PROBLEM REQUIREMENTS: Nothing but the exact text of the entries should appear in your answer; pictures stay out.

DATA FOR PROCESSING:

==============================

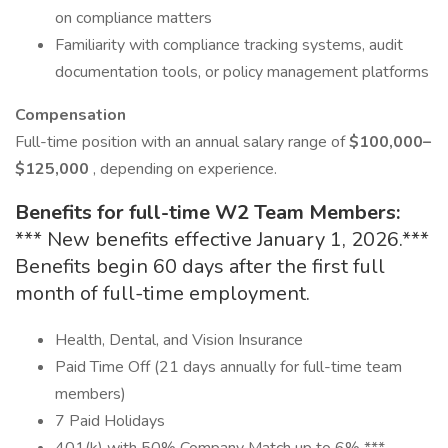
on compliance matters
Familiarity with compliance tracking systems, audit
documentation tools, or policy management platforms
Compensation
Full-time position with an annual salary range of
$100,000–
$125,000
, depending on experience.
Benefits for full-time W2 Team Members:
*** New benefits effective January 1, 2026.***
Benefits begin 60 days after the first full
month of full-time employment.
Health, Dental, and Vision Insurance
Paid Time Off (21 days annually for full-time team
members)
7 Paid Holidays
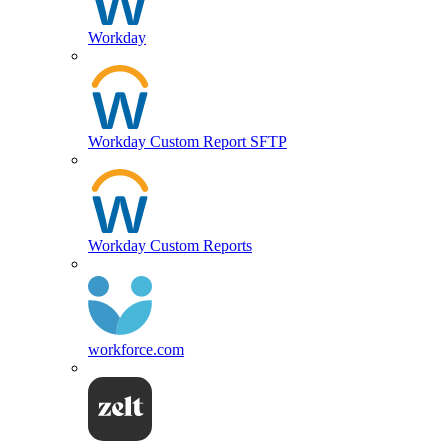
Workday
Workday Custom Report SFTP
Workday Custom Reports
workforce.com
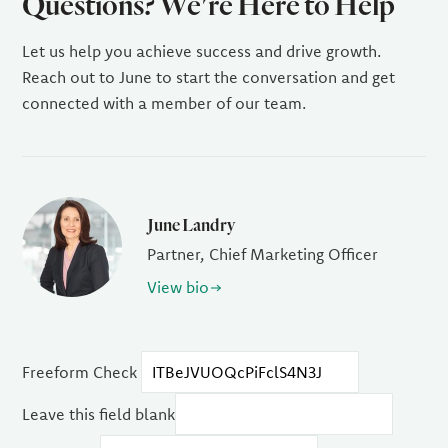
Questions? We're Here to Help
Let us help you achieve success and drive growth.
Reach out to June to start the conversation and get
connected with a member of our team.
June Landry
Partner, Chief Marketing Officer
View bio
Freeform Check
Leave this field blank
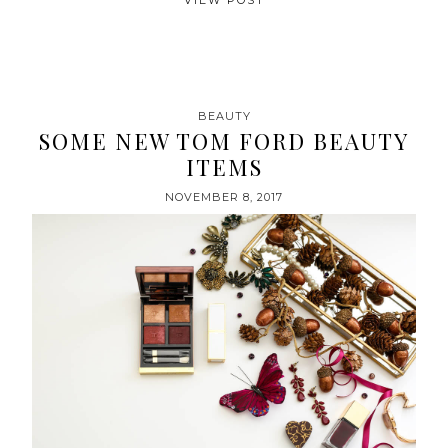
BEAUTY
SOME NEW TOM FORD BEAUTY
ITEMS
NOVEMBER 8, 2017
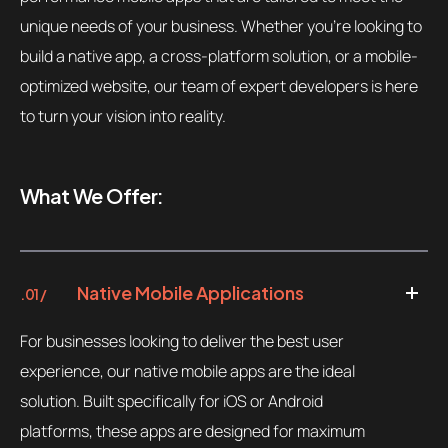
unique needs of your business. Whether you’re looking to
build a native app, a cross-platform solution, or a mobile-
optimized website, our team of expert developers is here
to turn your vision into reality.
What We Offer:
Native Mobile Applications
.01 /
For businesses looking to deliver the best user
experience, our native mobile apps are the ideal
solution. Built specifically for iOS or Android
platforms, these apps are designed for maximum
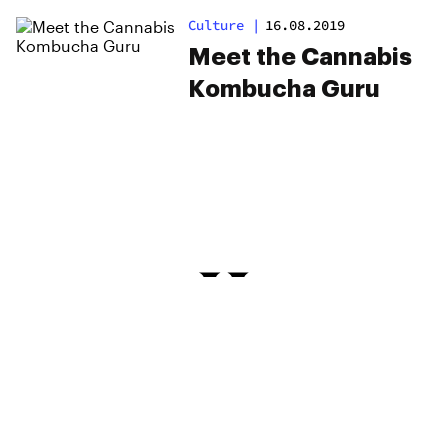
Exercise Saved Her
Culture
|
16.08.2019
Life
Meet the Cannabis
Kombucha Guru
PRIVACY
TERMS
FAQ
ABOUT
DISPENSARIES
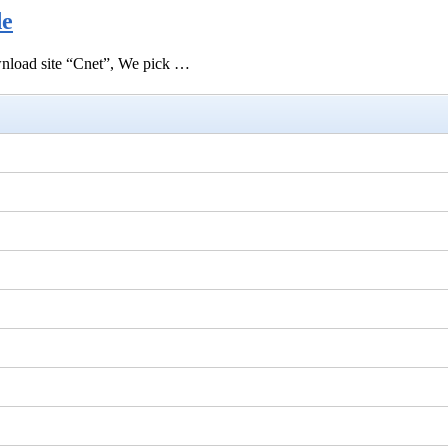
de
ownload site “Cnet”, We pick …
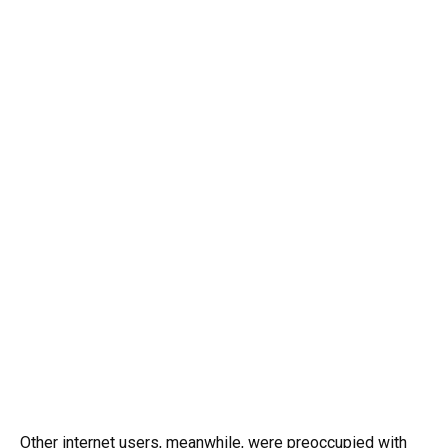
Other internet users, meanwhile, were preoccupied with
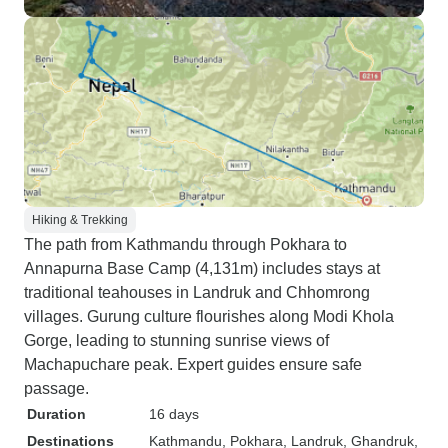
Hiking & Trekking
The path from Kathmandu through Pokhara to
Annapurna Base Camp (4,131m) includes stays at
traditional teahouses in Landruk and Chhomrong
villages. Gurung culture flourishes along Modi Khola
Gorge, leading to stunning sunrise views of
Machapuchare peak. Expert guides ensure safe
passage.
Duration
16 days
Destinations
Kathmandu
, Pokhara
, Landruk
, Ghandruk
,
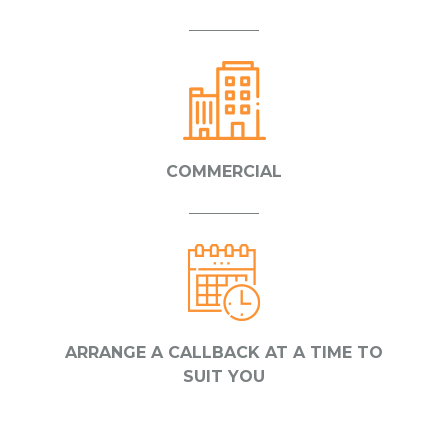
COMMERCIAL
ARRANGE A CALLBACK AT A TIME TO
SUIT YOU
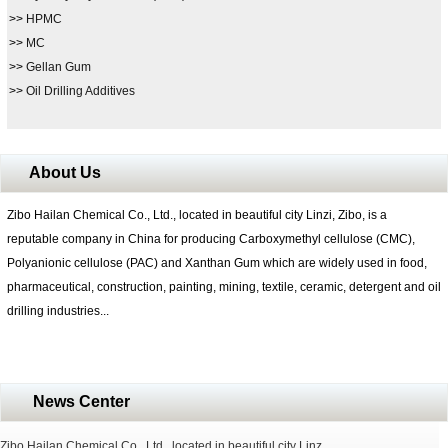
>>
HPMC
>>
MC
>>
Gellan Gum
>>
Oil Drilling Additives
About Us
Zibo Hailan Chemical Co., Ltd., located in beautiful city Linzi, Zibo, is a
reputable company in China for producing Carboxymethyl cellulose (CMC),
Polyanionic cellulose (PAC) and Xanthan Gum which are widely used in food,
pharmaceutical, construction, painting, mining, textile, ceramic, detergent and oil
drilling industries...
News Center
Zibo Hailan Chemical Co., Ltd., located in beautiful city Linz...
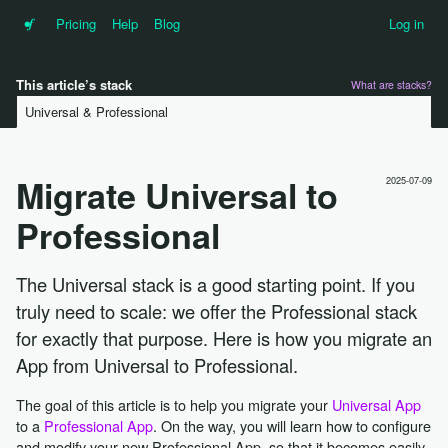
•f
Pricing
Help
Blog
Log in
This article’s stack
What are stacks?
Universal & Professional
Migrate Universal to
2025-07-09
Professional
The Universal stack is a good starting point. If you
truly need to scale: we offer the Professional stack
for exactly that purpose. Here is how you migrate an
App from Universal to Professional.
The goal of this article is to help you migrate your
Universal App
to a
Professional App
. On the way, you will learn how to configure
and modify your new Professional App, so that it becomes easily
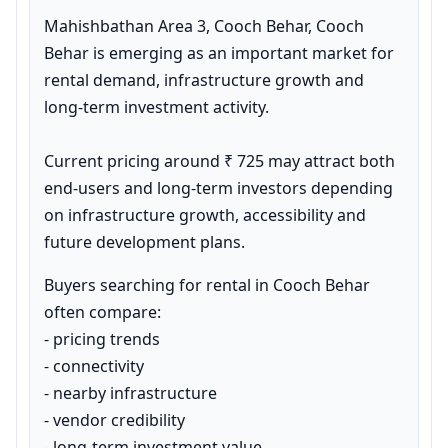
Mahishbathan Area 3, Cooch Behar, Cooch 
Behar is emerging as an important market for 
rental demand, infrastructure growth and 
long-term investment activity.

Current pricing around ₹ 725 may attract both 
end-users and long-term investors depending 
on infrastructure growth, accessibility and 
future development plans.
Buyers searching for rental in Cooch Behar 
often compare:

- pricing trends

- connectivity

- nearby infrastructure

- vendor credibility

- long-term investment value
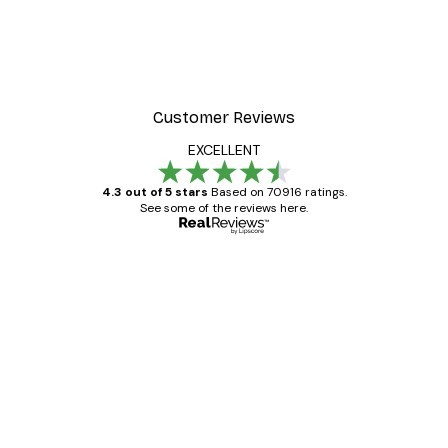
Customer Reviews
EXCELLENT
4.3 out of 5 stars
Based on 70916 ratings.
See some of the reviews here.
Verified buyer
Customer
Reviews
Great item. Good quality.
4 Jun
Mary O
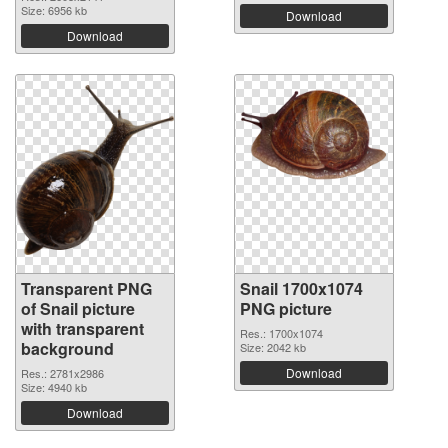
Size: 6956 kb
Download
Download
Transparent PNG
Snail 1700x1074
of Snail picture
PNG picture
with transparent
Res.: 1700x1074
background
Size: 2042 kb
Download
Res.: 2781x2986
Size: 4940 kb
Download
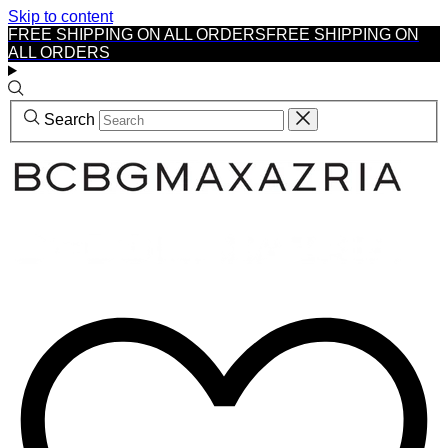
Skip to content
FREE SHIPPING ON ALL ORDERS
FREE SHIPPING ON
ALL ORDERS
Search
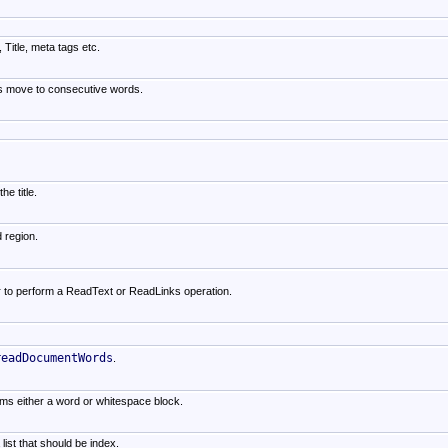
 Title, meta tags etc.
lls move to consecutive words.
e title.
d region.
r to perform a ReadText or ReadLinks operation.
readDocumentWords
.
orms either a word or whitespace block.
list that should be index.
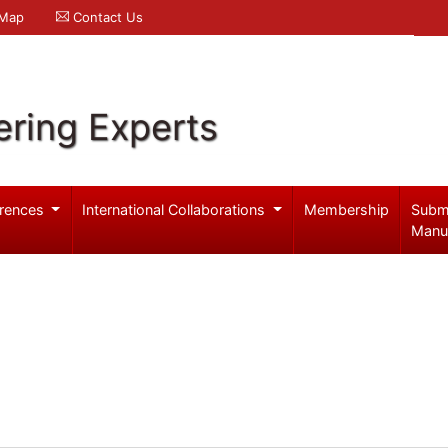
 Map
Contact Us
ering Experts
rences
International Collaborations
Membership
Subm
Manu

==============================

FINISHED EXERCISE:
on compliance matters
Familiarity with compliance tracking systems, audit
documentation tools, or policy management platforms
Compensation
Full-time position with an annual salary range of
$100,000–
$125,000
, depending on experience.
Benefits for full-time W2 Team Members:
*** New benefits effective January 1, 2026.***
Benefits begin 60 days after the first full
month of full-time employment.
Health, Dental, and Vision Insurance
Paid Time Off (21 days annually for full-time team
members)
7 Paid Holidays
Workday
Workday Custom Report SFTP
Workday Custom Reports
workforce.com
Questions? We're Here to Help
Let us help you achieve success and drive growth.
Reach out to June to start the conversation and get
connected with a member of our team.
June Landry
Partner, Chief Marketing Officer
View bio
Freeform Check
Leave this field blank
BEAUTY
SOME NEW TOM FORD BEAUTY
ITEMS
NOVEMBER 8, 2017
unique needs of your business. Whether you’re looking to
build a native app, a cross-platform solution, or a mobile-
optimized website, our team of expert developers is here
to turn your vision into reality.
What We Offer:
Native Mobile Applications
.01 /
For businesses looking to deliver the best user
experience, our native mobile apps are the ideal
solution. Built specifically for iOS or Android
platforms, these apps are designed for maximum
Exercise Saved Her
Culture
|
16.08.2019
Life
Meet the Cannabis
Kombucha Guru
PRIVACY
TERMS
FAQ
ABOUT
DISPENSARIES
de
ownload site “Cnet”, We pick …
Other internet users, meanwhile, were preoccupied with
Hiking & Trekking
The path from Kathmandu through Pokhara to
Annapurna Base Camp (4,131m) includes stays at
traditional teahouses in Landruk and Chhomrong
villages. Gurung culture flourishes along Modi Khola
Gorge, leading to stunning sunrise views of
Machapuchare peak. Expert guides ensure safe
passage.
Duration
16 days
Destinations
Kathmandu
, Pokhara
, Landruk
, Ghandruk
,
COMMERCIAL
ARRANGE A CALLBACK AT A TIME TO
SUIT YOU
>>
HPMC
>>
MC
>>
Gellan Gum
>>
Oil Drilling Additives
About Us
Zibo Hailan Chemical Co., Ltd., located in beautiful city Linzi, Zibo, is a
reputable company in China for producing Carboxymethyl cellulose (CMC),
Polyanionic cellulose (PAC) and Xanthan Gum which are widely used in food,
pharmaceutical, construction, painting, mining, textile, ceramic, detergent and oil
drilling industries...
News Center
Zibo Hailan Chemical Co., Ltd., located in beautiful city Linz...
•f
Pricing
Help
Blog
Log in
This article’s stack
What are stacks?
Universal & Professional
Migrate Universal to
2025-07-09
Professional
The Universal stack is a good starting point. If you
truly need to scale: we offer the Professional stack
for exactly that purpose. Here is how you migrate an
App from Universal to Professional.
The goal of this article is to help you migrate your
Universal App
to a
Professional App
. On the way, you will learn how to configure
and modify your new Professional App, so that it becomes easily
Mahishbathan Area 3, Cooch Behar, Cooch 
Behar is emerging as an important market for 
rental demand, infrastructure growth and 
long-term investment activity.

Current pricing around ₹ 725 may attract both 
end-users and long-term investors depending 
on infrastructure growth, accessibility and 
future development plans.
Buyers searching for rental in Cooch Behar 
often compare:

- pricing trends

- connectivity

- nearby infrastructure

- vendor credibility

- long-term investment value
Customer Reviews
EXCELLENT
4.3 out of 5 stars
Based on 70916 ratings.
See some of the reviews here.
Verified buyer
Customer
Reviews
Great item. Good quality.
4 Jun
Mary O
Size: 6956 kb
Download
Download
Transparent PNG
Snail 1700x1074
of Snail picture
PNG picture
with transparent
Res.: 1700x1074
background
Size: 2042 kb
Download
Res.: 2781x2986
Size: 4940 kb
Download
Skip to content
FREE SHIPPING ON ALL ORDERS
FREE SHIPPING ON
ALL ORDERS
Search
 Title, meta tags etc.
lls move to consecutive words.
e title.
d region.
r to perform a ReadText or ReadLinks operation.
readDocumentWords
.
orms either a word or whitespace block.
list that should be index.
 Map
Contact Us
ering Experts
rences
International Collaborations
Membership
Subm
Manu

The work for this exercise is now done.